Still, the conditions at Carmel dam were bad enough. Last winter was a stormy one as everyone knows and hardly a day passed when it did not snow with a biting frost constantly in the air, the thermometer registering anywhere from 20 to 40 below zero while up there in that high altitude a frigid wind blew incessantly to the discomfort of the workers. With three huge reservoirs at its fingertips the J. & J. Rogers Company is now in a position to generate enough electricity to supply a dozen towns within a radius of many miles of Au Sable Forks. The company furnishes light to Keene, Keene Valley, Peru, Port Kent, Jay, Upper Jay, Keeseville, Wilmington, in addition to Au Sable Forks. The other reservoirs are at Fern Lake and Ausable Chasm.

The water in the new reservoir at Carmel dam is about twenty-four feet deep and is rising at the rate of two inches each day.


Adirondack Record-Elizabethtown Post, July 2, 1964

Taylor Pond and 5,000 Acres Sold To State, Report

Taylor Pond, long a fisherman's favorite, is about to be sold to the State, according to reliable though unofficial reports.

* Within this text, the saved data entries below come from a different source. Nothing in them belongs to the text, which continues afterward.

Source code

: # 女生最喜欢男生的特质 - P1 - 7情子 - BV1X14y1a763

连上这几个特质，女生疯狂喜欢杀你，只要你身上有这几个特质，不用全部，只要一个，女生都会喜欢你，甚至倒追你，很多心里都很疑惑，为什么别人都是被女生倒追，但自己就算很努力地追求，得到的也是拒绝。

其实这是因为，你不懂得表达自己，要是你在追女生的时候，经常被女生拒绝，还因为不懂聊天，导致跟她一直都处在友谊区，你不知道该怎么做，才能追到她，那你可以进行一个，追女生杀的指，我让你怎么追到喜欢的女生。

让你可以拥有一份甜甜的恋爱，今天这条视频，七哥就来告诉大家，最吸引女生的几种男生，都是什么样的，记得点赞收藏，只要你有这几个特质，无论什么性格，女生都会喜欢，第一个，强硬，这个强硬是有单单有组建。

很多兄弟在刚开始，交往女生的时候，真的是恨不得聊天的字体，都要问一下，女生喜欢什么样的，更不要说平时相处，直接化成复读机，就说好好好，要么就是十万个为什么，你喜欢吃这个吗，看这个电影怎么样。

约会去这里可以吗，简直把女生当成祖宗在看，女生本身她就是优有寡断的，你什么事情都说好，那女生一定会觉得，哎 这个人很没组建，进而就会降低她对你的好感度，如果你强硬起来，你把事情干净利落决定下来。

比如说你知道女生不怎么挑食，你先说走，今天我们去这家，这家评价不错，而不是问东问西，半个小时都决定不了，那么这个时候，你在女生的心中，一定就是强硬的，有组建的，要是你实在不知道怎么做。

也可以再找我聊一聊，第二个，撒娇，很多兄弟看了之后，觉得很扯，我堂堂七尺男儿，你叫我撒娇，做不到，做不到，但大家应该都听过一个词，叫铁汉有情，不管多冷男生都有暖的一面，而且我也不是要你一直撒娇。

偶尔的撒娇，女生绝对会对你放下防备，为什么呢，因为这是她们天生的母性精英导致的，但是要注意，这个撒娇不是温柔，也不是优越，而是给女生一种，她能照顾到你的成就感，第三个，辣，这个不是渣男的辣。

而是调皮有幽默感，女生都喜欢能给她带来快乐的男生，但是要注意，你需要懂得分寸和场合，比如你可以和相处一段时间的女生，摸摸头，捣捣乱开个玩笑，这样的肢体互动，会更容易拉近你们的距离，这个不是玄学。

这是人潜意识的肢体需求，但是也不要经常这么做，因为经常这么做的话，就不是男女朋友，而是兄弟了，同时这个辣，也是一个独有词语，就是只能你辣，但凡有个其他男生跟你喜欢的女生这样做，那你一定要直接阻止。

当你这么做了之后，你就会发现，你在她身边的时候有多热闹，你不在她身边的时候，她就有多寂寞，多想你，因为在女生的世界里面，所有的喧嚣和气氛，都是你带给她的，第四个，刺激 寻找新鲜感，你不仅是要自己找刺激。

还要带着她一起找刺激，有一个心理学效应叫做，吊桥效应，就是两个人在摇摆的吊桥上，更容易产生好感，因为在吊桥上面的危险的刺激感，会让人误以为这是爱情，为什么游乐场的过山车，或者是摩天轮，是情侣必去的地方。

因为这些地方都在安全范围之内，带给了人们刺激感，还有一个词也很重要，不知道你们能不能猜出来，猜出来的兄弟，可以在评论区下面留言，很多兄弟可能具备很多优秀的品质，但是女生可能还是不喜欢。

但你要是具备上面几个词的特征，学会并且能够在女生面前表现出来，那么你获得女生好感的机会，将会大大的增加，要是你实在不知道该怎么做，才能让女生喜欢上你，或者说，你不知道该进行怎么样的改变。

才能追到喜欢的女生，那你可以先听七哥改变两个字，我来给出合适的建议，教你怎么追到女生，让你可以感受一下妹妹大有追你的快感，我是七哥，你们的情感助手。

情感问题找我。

It is understood the State is interested in acquiring approximately 5,000 acres of land, including Catamount Mountain and Taylor Pond, under its recreation program, and that once title to the tract passes to the state, it will be converted into a park.

But before the deal goes through title to the land must first be cleared. One section that borders on Taylor Pond is owned by Howard Betters and another parcel, owned by the New York State Electric & Gas Corporation, is located near the pond.

Reports say the State plans to create a public campsite at the pond.